Michelakis refused an interview with The Journal. He has yet to present a revised submission to Health Canada to obtain approval to begin a clinical trial of DCA on cancer patients in Edmonton.

But Dr. Terry Polevoy says the College of Physicians and Surgeons of Ontario should take away the Khans’ licences for offering a compound that hasn’t been proven to shrink tumours in humans.

“They are not oncologists (cancer experts). They should not be making these decisions,” Polevoy said in a telephone interview from Kitchener, Ont.

“I think they should be disciplined for using this stuff. That, to me, is unethical, to use something that has never been proved to do anything.”

A spokeswoman for the College of Physicians and Surgeons of Ontario said it’s not the college’s role to say which therapies a doctor can or can’t use.
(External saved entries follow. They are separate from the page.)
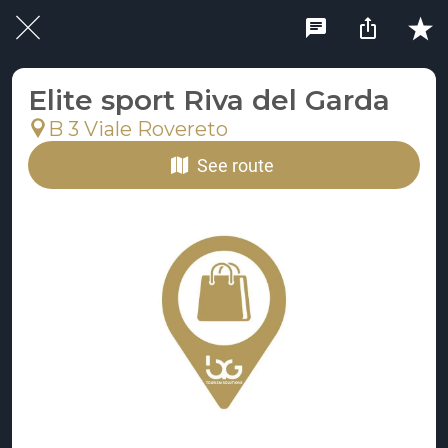
Elite sport Riva del Garda
B 3 Viale Rovereto
See route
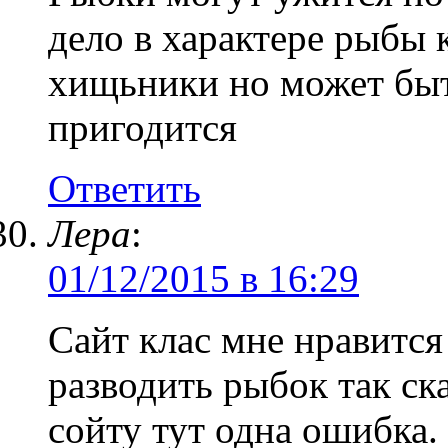
дело в характере рыбы 
хищьники но может быт
пригодится
Ответить
Лера
:
01/12/2015 в 16:29
Сайт клас мне нравится
разводить рыбок так ска
сойту тут одна ошибка.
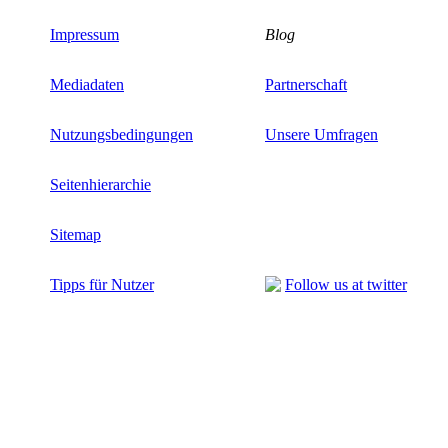
Impressum
Blog
Mediadaten
Partnerschaft
Nutzungsbedingungen
Unsere Umfragen
Seitenhierarchie
Sitemap
Tipps für Nutzer
Follow us at twitter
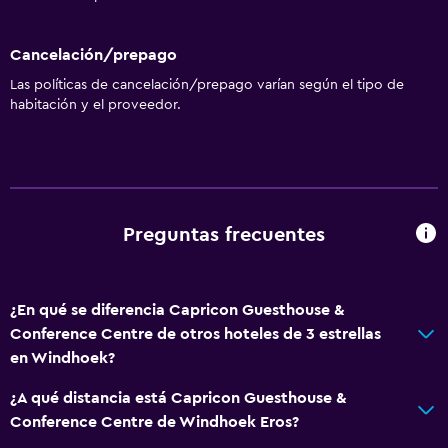
Cancelación/prepago
Las políticas de cancelación/prepago varían según el tipo de
habitación y el proveedor.
Preguntas frecuentes
¿En qué se diferencia Capricon Guesthouse &
Conference Centre de otros hoteles de 3 estrellas
en Windhoek?
¿A qué distancia está Capricon Guesthouse &
Conference Centre de Windhoek Eros?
“It’s the physician’s responsibility,” said Jill Hefley, associate director of policy and communications for the Ontario college. “It’s about informed consent for patients that they have to understand what sort of drugs they are receiving, understand the risks and benefits.”

‘IT’S NOT ILLEGAL’

Alastair Sinclair, spokesman for Health Canada, said while his department doesn’t recommend the use of DCA in humans for the treatment of cancer, doctors can prescribe it.

“It’s not illegal, but we recommend you don’t use it because it hasn’t been approved,” Sinclair said, noting that no Canadian manufacturer has approval to make DCA.

It’s a fairly cheap, common substance that until now has been used solely for research purposes.

“At the end of the day, if you make the decision to take something that hasn’t been approved and not recommended, those are the risks you’re running,” said Sinclair.

But Polevoy said both the college and Health Canada are shirking their responsibility to protect patients.

“Health Canada has the dubious distinction of not taking it off the market,” Polevoy said.

Humaira Khan said her clinic’s supply of pharmaceutical-grade DCA comes from a major American manufacturer. She and her husband spoke with Health Canada, the physicians college and the local College of Pharmacists before proceeding.

They say patients have already seen improvements.

One woman in her 70s, who almost died from chemotherapy, had a four-centimetre tumour on her shoulder that has disappeared.

One man could walk again after taking a strong dose of DCA. His nausea and severe pain also disappeared, even after he had to go off the treatment when he suffered side-effects. Some patients reported memory loss, stomach upset or tremors in their arms.

“Most of our patients have benefited from it,” Humaira Khan said.

“It’s hard to say how much of a benefit, but they are palliative patients and pretty much had nothing else to go on, so DCA has prolonged their life and given them a better quality of life. That gives us a lot of confidence.”